Participants in Transformation
Renewing Democracy is a Truly Sacred Process
Mary J. Novak
November 3, 2023
We are about a year away from the 2024 election, a critical moment for our country. We will either choose candidates who uphold and protect our democratic processes, or ones who degrade and subvert them.
Whether we realize it or not, we are constantly making choices about democracy. Every day, voting rights are put up for negotiation, Congressional maps are drawn and redrawn, our leaders are offered millions of dollars from corporate lobbies — and people like you and me engage in the work of advocacy for the common good. Democracy is a way of living that we must practice continually to keep common good goals in play.
While some see “politics” as a dirty word, Pope Francis teaches that we need politics. Specifically, we need politics centered on human dignity and the common good. For that centering to happen, our politics and policies must spring from below — being not just for those on the margins, but with and of the margins. The Catholic tradition teaches that when our politics are grounded in inclusive participation, love, and encounter with communities who are suffering, politics can become a sacred vocation — and, in Francis’ words, “one of the highest forms of charity.”
The importance of elections in transforming our politics cannot be overstated. But our politics also requires a kind of transformation that no single election can bring about. This is because a just democracy does not only mean free elections and functional governance.

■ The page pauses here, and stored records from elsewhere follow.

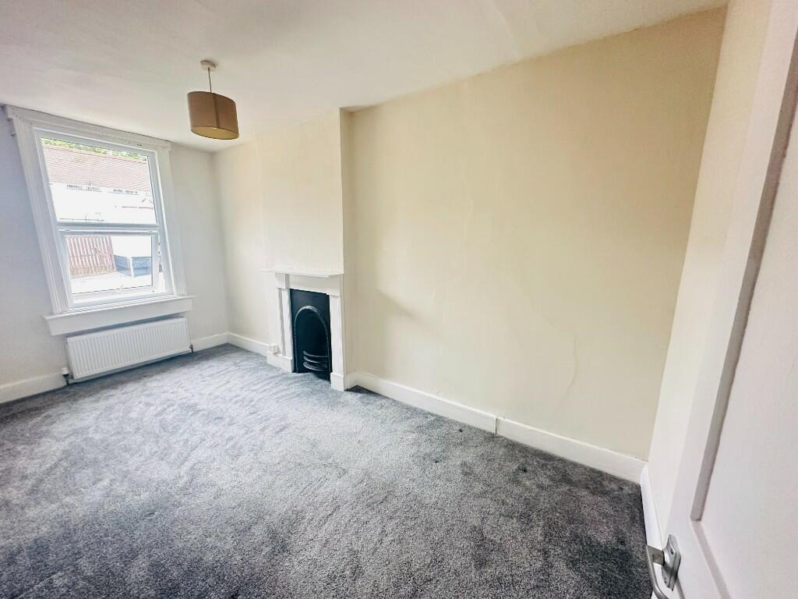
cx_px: 399
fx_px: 323
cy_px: 300
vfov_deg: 85.7
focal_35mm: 14
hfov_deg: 102.1
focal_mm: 2.22
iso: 320
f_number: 2.2
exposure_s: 1/89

It also means a culture, politics, and society of participation.
Participation is one of the central principles of Catholic Social Teaching. The U.S. bishops, in their resources on Catholic Social Teaching, write, “We believe people have a right and a duty to participate in society, seeking together the common good and well-being of all, especially the poor and vulnerable.”
What could it mean to transform our politics, to create a system animated by participation, solidarity, and interdependence? What policies do we need?
For starters, we can ditch the heinous lie that only the “productive” or “prosperous” deserve what they need to get by (this is the false logic of Reagan-style capitalism). We can enact legislation that strengthens communities with access to health care, housing, jobs, and food. We can halt the ongoing legacy of disenfranchisement by strengthening the rights of Black and Brown communities. We can elect candidates who, in both word and deed, respect and bolster democratic processes. We can stop allowing corporations and lobbies representing the interests of the wealthy few to dominate our politics — especially when those interests involve grave harms like fracking and weapons proliferation.
A participatory political system is not just one in which everyone gets a vote — although that is critical, and not even where our system is now. Rather, it is one in which communities are able to work together, in a spirit of liberation and mutual care, to solve problems and ensure that everyone has what they need to thrive. There is absolutely no room for any kind of oppression, stratification, or exploitation. A participatory political system is predicated on solidarity: the understanding that we are all interconnected, and that true flourishing is never at the expense or exclusion of another.
At the core, our political consciousness needs a renewed awareness of our interconnectedness. This is what Pope Francis has been calling for, especially in his encyclical Laudato Si’: “Everything is interconnected, and this invites us to develop a spirituality of that global solidarity which flows from the mystery of the Trinity.” It is this emphasis on interconnectedness, among and with both people and the rest of the natural world, that has prompted NETWORK to join in the crucial work of climate justice.
Ultimately, we are called to see that we are all intrinsically linked, which means your liberation is inseparable from mine. We are called to processes of inclusive, justice-driven, and collective decision-making. Many communities of women religious in the U.S. and around the world — communities I enjoy visiting and working with directly as part of my role at NETWORK — already model this vision of transformed politics, in the way they live into consensus-based, community discernment that follows the Spirit and is enlivened with care.
This season, we are moving through the annual dying back that is autumn, which will soon turn to the surprising hope breaking through at Christmas. In our politics, may we similarly move through a “dying back” of exclusion and domination, and emerge with hope and new possibilities for a society of participation, solidarity, and transformation.
Reclaiming the reality of our interconnectedness will unlock greater potential to transform our society. Instead of trickle-down, let transformation and renewal flow from living our sacred vocation of politics for the common good.
Mary J. Novak is NETWORK’s Executive Director.